• _RECORDS TO USE_:
----------------------------------------
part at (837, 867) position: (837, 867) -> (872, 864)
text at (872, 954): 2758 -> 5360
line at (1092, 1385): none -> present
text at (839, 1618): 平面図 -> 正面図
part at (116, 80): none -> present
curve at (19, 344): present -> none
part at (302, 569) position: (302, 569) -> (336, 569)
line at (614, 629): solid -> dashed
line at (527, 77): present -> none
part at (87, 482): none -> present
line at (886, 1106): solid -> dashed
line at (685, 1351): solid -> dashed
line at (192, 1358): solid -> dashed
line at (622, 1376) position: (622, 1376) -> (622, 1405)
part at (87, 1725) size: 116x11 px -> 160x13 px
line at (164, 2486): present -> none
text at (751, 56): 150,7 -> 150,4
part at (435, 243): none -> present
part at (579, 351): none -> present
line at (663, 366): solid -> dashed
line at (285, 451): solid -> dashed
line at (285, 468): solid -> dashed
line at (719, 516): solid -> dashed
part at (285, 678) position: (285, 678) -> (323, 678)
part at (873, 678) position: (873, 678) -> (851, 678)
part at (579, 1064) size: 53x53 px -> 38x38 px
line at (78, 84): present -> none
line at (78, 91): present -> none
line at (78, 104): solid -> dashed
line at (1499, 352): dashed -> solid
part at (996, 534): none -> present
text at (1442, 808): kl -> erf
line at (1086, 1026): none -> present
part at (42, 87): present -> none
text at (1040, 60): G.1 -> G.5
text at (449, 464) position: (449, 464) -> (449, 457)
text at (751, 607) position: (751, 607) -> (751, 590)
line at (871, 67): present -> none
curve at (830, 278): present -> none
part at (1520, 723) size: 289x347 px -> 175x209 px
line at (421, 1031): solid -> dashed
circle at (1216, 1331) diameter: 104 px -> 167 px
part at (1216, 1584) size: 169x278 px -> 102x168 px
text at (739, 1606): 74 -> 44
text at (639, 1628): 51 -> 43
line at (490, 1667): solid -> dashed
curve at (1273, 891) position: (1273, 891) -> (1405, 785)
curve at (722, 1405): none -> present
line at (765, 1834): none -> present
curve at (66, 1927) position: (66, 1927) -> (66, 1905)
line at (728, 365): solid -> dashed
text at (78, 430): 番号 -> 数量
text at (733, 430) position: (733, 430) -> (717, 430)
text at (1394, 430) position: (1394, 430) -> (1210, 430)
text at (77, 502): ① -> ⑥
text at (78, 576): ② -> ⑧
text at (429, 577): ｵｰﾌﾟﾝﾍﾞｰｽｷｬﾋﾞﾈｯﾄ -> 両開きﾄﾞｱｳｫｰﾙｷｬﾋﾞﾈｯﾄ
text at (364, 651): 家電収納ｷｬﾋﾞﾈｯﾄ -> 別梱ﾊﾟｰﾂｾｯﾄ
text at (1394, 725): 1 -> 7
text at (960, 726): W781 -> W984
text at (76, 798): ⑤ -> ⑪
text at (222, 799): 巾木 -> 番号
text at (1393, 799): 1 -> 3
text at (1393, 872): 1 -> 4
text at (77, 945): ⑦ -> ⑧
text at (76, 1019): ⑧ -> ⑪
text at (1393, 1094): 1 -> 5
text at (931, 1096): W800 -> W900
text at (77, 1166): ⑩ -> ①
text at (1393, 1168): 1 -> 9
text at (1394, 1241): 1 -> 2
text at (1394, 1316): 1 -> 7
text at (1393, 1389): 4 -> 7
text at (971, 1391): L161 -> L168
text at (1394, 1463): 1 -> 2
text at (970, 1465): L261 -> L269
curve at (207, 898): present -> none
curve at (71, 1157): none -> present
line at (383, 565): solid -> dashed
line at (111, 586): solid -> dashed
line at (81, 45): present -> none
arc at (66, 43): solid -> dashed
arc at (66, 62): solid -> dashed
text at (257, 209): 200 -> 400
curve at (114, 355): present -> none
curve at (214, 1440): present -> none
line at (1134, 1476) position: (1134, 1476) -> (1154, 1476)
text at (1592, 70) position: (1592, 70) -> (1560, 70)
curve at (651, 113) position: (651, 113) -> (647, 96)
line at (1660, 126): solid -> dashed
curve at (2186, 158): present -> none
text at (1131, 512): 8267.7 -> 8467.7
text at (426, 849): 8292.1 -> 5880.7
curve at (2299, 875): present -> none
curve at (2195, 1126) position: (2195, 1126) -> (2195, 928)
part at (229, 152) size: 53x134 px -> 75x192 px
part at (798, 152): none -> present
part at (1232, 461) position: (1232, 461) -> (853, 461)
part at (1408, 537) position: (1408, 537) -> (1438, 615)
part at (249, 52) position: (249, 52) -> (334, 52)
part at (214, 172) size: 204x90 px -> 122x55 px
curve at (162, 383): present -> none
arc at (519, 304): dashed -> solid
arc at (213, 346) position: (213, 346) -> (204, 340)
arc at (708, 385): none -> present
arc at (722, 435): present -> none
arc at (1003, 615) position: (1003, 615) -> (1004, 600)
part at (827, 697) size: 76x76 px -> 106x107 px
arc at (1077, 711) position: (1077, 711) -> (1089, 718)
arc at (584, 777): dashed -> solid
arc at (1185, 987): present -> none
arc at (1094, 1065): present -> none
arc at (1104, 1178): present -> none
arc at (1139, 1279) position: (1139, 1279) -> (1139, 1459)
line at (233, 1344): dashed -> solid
----------------------------------------
• _THE REQUEST_:
Rewrite every entry above with each "dashed" changed to "broken", keeping everything else the same.

• _EXERCISE RESULT_:
part at (837, 867) position: (837, 867) -> (872, 864)
text at (872, 954): 2758 -> 5360
line at (1092, 1385): none -> present
text at (839, 1618): 平面図 -> 正面図
part at (116, 80): none -> present
curve at (19, 344): present -> none
part at (302, 569) position: (302, 569) -> (336, 569)
line at (614, 629): solid -> broken
line at (527, 77): present -> none
part at (87, 482): none -> present
line at (886, 1106): solid -> broken
line at (685, 1351): solid -> broken
line at (192, 1358): solid -> broken
line at (622, 1376) position: (622, 1376) -> (622, 1405)
part at (87, 1725) size: 116x11 px -> 160x13 px
line at (164, 2486): present -> none
text at (751, 56): 150,7 -> 150,4
part at (435, 243): none -> present
part at (579, 351): none -> present
line at (663, 366): solid -> broken
line at (285, 451): solid -> broken
line at (285, 468): solid -> broken
line at (719, 516): solid -> broken
part at (285, 678) position: (285, 678) -> (323, 678)
part at (873, 678) position: (873, 678) -> (851, 678)
part at (579, 1064) size: 53x53 px -> 38x38 px
line at (78, 84): present -> none
line at (78, 91): present -> none
line at (78, 104): solid -> broken
line at (1499, 352): broken -> solid
part at (996, 534): none -> present
text at (1442, 808): kl -> erf
line at (1086, 1026): none -> present
part at (42, 87): present -> none
text at (1040, 60): G.1 -> G.5
text at (449, 464) position: (449, 464) -> (449, 457)
text at (751, 607) position: (751, 607) -> (751, 590)
line at (871, 67): present -> none
curve at (830, 278): present -> none
part at (1520, 723) size: 289x347 px -> 175x209 px
line at (421, 1031): solid -> broken
circle at (1216, 1331) diameter: 104 px -> 167 px
part at (1216, 1584) size: 169x278 px -> 102x168 px
text at (739, 1606): 74 -> 44
text at (639, 1628): 51 -> 43
line at (490, 1667): solid -> broken
curve at (1273, 891) position: (1273, 891) -> (1405, 785)
curve at (722, 1405): none -> present
line at (765, 1834): none -> present
curve at (66, 1927) position: (66, 1927) -> (66, 1905)
line at (728, 365): solid -> broken
text at (78, 430): 番号 -> 数量
text at (733, 430) position: (733, 430) -> (717, 430)
text at (1394, 430) position: (1394, 430) -> (1210, 430)
text at (77, 502): ① -> ⑥
text at (78, 576): ② -> ⑧
text at (429, 577): ｵｰﾌﾟﾝﾍﾞｰｽｷｬﾋﾞﾈｯﾄ -> 両開きﾄﾞｱｳｫｰﾙｷｬﾋﾞﾈｯﾄ
text at (364, 651): 家電収納ｷｬﾋﾞﾈｯﾄ -> 別梱ﾊﾟｰﾂｾｯﾄ
text at (1394, 725): 1 -> 7
text at (960, 726): W781 -> W984
text at (76, 798): ⑤ -> ⑪
text at (222, 799): 巾木 -> 番号
text at (1393, 799): 1 -> 3
text at (1393, 872): 1 -> 4
text at (77, 945): ⑦ -> ⑧
text at (76, 1019): ⑧ -> ⑪
text at (1393, 1094): 1 -> 5
text at (931, 1096): W800 -> W900
text at (77, 1166): ⑩ -> ①
text at (1393, 1168): 1 -> 9
text at (1394, 1241): 1 -> 2
text at (1394, 1316): 1 -> 7
text at (1393, 1389): 4 -> 7
text at (971, 1391): L161 -> L168
text at (1394, 1463): 1 -> 2
text at (970, 1465): L261 -> L269
curve at (207, 898): present -> none
curve at (71, 1157): none -> present
line at (383, 565): solid -> broken
line at (111, 586): solid -> broken
line at (81, 45): present -> none
arc at (66, 43): solid -> broken
arc at (66, 62): solid -> broken
text at (257, 209): 200 -> 400
curve at (114, 355): present -> none
curve at (214, 1440): present -> none
line at (1134, 1476) position: (1134, 1476) -> (1154, 1476)
text at (1592, 70) position: (1592, 70) -> (1560, 70)
curve at (651, 113) position: (651, 113) -> (647, 96)
line at (1660, 126): solid -> broken
curve at (2186, 158): present -> none
text at (1131, 512): 8267.7 -> 8467.7
text at (426, 849): 8292.1 -> 5880.7
curve at (2299, 875): present -> none
curve at (2195, 1126) position: (2195, 1126) -> (2195, 928)
part at (229, 152) size: 53x134 px -> 75x192 px
part at (798, 152): none -> present
part at (1232, 461) position: (1232, 461) -> (853, 461)
part at (1408, 537) position: (1408, 537) -> (1438, 615)
part at (249, 52) position: (249, 52) -> (334, 52)
part at (214, 172) size: 204x90 px -> 122x55 px
curve at (162, 383): present -> none
arc at (519, 304): broken -> solid
arc at (213, 346) position: (213, 346) -> (204, 340)
arc at (708, 385): none -> present
arc at (722, 435): present -> none
arc at (1003, 615) position: (1003, 615) -> (1004, 600)
part at (827, 697) size: 76x76 px -> 106x107 px
arc at (1077, 711) position: (1077, 711) -> (1089, 718)
arc at (584, 777): broken -> solid
arc at (1185, 987): present -> none
arc at (1094, 1065): present -> none
arc at (1104, 1178): present -> none
arc at (1139, 1279) position: (1139, 1279) -> (1139, 1459)
line at (233, 1344): broken -> solid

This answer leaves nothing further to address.